Michel Barnier connaissait peu Gabriel Attal et les députés EPR, il aurait fallu plus de temps pour être moins surpris. Michel Barnier connaissait bien Laurent Wauquiez, et c’est sans doute pour cela qu’il n’a pas été étonné. Pas étonné que le président du groupe LR à l’Assemblée s’invite sans le prévenir à un 20H de TF1 pour s’attribuer un succès sur la revalorisation des retraites ; qu’il rédige un communiqué de victoire, encore, sur le renoncement aux sept heures de travail gratuites par an, alors que le Premier ministre lui avait indiqué qu’il déclarerait à la télévision, quelques heures plus tard, son hostilité à la mesure. Ce n’est pas avec l’expérience qui est la sienne que Michel Barnier va découvrir l’importance des agendas personnels dans la vie politique, n’est-ce pas ?

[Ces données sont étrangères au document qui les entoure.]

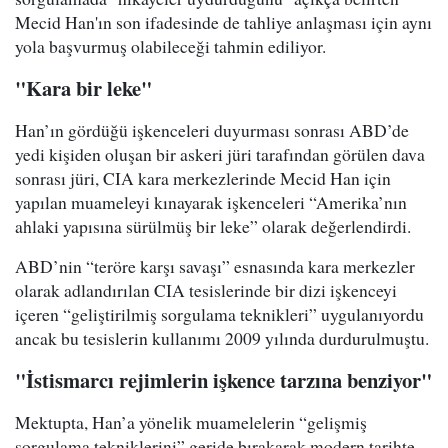
Mecid Han'ın son ifadesinde de tahliye anlaşması için aynı
yola başvurmuş olabileceği tahmin ediliyor.
"Kara bir leke"
Han’ın gördüğü işkenceleri duyurması sonrası ABD’de
yedi kişiden oluşan bir askeri jüri tarafından görülen dava
sonrası jüri, CIA kara merkezlerinde Mecid Han için
yapılan muameleyi kınayarak işkenceleri “Amerika’nın
ahlaki yapısına sürülmüş bir leke” olarak değerlendirdi.
ABD’nin “teröre karşı savaşı” esnasında kara merkezler
olarak adlandırılan CIA tesislerinde bir dizi işkenceyi
içeren “geliştirilmiş sorgulama teknikleri” uygulanıyordu
ancak bu tesislerin kullanımı 2009 yılında durdurulmuştu.
"İstismarcı rejimlerin işkence tarzına benziyor"
Mektupta, Han’a yönelik muamelelerin “gelişmiş
sorgulama tekniklerini” geride bırakarak modern tarihte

Désaccords avec Emmanuel Macron

Michel Barnier croyait aussi connaître Emmanuel Macron. A Bruxelles, il avait souvent travaillé avec lui secrétaire général adjoint de l’Elysée, puis lui ministre, puis lui chef de l’Etat. Mais partager une même et sincère conviction européenne ne fait pas tout avec un président qui a encore plus de facettes qu’il n’a eu de casquettes. Un président pas forcément mécontent aujourd’hui de s’être débarrassé de ce Premier ministre à la gâchette fiscale trop facile. Qu’on ne vienne pas dire à Michel Barnier que le chef de l’Etat lui avait conseillé une autre méthode… En bilatéral puis, à trois jours de la formation du gouvernement, à la mi-septembre, avec tous les membres du socle commun, lors de la préparation de la déclaration de politique générale ensuite, et même pour le budget, sorte de programme à court terme, il a parlé du fond, réclamé des propositions, et constaté, surtout, l’étendue des désaccords.

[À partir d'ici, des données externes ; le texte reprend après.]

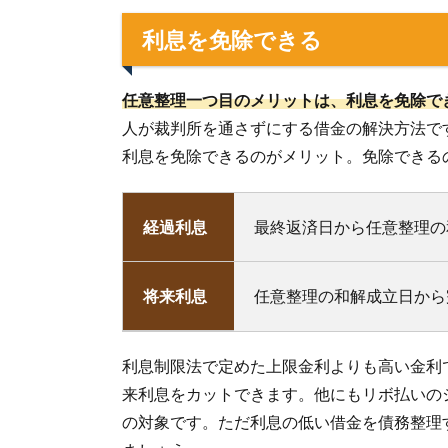
利息を免除できる
任意整理一つ目のメリットは、利息を免除で
人が裁判所を通さずにする借金の解決方法で
利息を免除できるのがメリット。免除できる
経過利息
最終返済日から任意整理の
将来利息
任意整理の和解成立日から
利息制限法で定めた上限金利よりも高い金利
来利息をカットできます。他にもリボ払いの
の対象です。ただ利息の低い借金を債務整理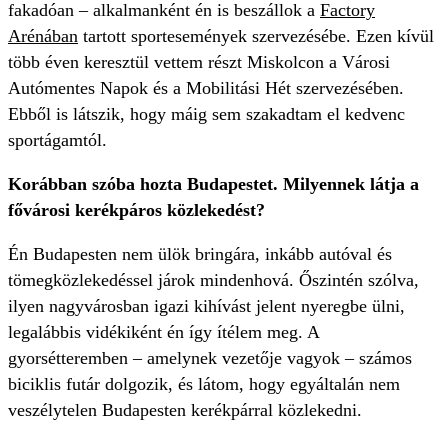
fakadóan – alkalmanként én is beszállok a
Factory
Arénában
tartott sportesemények szervezésébe. Ezen kívül
több éven keresztül vettem részt Miskolcon a Városi
Autómentes Napok és a Mobilitási Hét szervezésében.
Ebből is látszik, hogy máig sem szakadtam el kedvenc
sportágamtól.
Korábban szóba hozta Budapestet. Milyennek látja a
fővárosi kerékpáros közlekedést?
Én Budapesten nem ülök bringára, inkább autóval és
tömegközlekedéssel járok mindenhová. Őszintén szólva,
ilyen nagyvárosban igazi kihívást jelent nyeregbe ülni,
legalábbis vidékiként én így ítélem meg. A
gyorsétteremben – amelynek vezetője vagyok – számos
biciklis futár dolgozik, és látom, hogy egyáltalán nem
veszélytelen Budapesten kerékpárral közlekedni.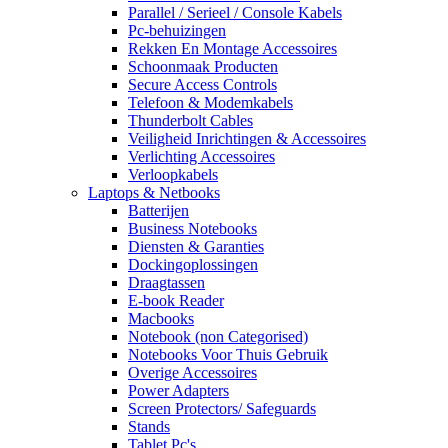
Parallel / Serieel / Console Kabels
Pc-behuizingen
Rekken En Montage Accessoires
Schoonmaak Producten
Secure Access Controls
Telefoon & Modemkabels
Thunderbolt Cables
Veiligheid Inrichtingen & Accessoires
Verlichting Accessoires
Verloopkabels
Laptops & Netbooks
Batterijen
Business Notebooks
Diensten & Garanties
Dockingoplossingen
Draagtassen
E-book Reader
Macbooks
Notebook (non Categorised)
Notebooks Voor Thuis Gebruik
Overige Accessoires
Power Adapters
Screen Protectors/ Safeguards
Stands
Tablet Pc's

Il ne s’en est jamais caché : il n’a pas cherché à devenir chef de la majorité, parce que personne ne le reconnaissait comme tel et qu’il n’y avait pas de majorité – ce qui fait certes deux bonnes raisons, mais aussi deux points de faiblesses. Il se défend d’avoir remis en cause la politique de l’offre, d’avoir réduit le soutien aux entreprises, il a seulement réduit la pente d’augmentation des allègements de charges. Mais il a toujours cru, avant même d’arriver à Matignon, à la nécessité d’œuvrer pour une meilleure justice fiscale, maillon faible à ses yeux de la politique économique menée par Emmanuel Macron depuis 2017.

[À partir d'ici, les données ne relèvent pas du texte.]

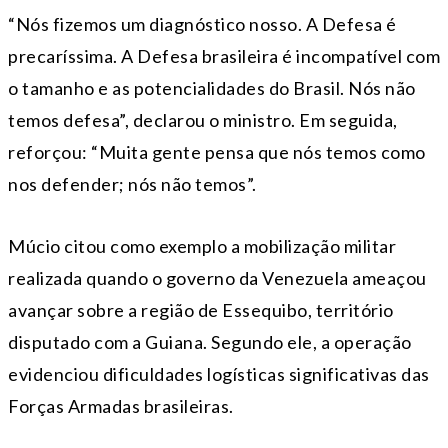
“Nós fizemos um diagnóstico nosso. A Defesa é
precaríssima. A Defesa brasileira é incompatível com
o tamanho e as potencialidades do Brasil. Nós não
temos defesa”, declarou o ministro. Em seguida,
reforçou: “Muita gente pensa que nós temos como
nos defender; nós não temos”.
Múcio citou como exemplo a mobilização militar
realizada quando o governo da Venezuela ameaçou
avançar sobre a região de Essequibo, território
disputado com a Guiana. Segundo ele, a operação
evidenciou dificuldades logísticas significativas das
Forças Armadas brasileiras.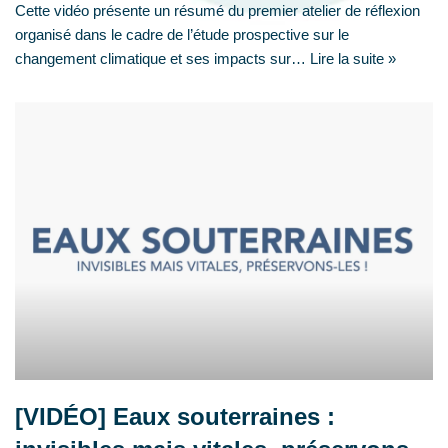
Cette vidéo présente un résumé du premier atelier de réflexion
organisé dans le cadre de l’étude prospective sur le
changement climatique et ses impacts sur…
Lire la suite »
[VIDÉO] Eaux souterraines :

Méthodique, sérieux : on ne refait pas un Savoyard. Aujourd’hui plus personne ne parle du déficit, qui file vers les 7% si on n’y prend garde, plus personne ne parle de la dette – sur ces sujets, à l’Elysée ou au Parlement, il s’est senti bien seul. Il pensait être là pour deux ans et demi, pouvoir réformer le pays en profondeur une fois le cap du budget passé. Il était tellement heureux d’arriver enfin là où il ne croyait plus arriver, comme la juste récompense d’une vie consacrée aux affaires publiques. “La réparation d’une erreur de l’histoire”, observait, plus piquant, Gabriel Attal. Michel Barnier sait que, sauf retournement imprévu, donc improbable, la suite s’écrira sans lui. Si la censure d’un autre se révèle plus dure à obtenir, au moins se consolera-t-il en ayant fait oeuvre utile.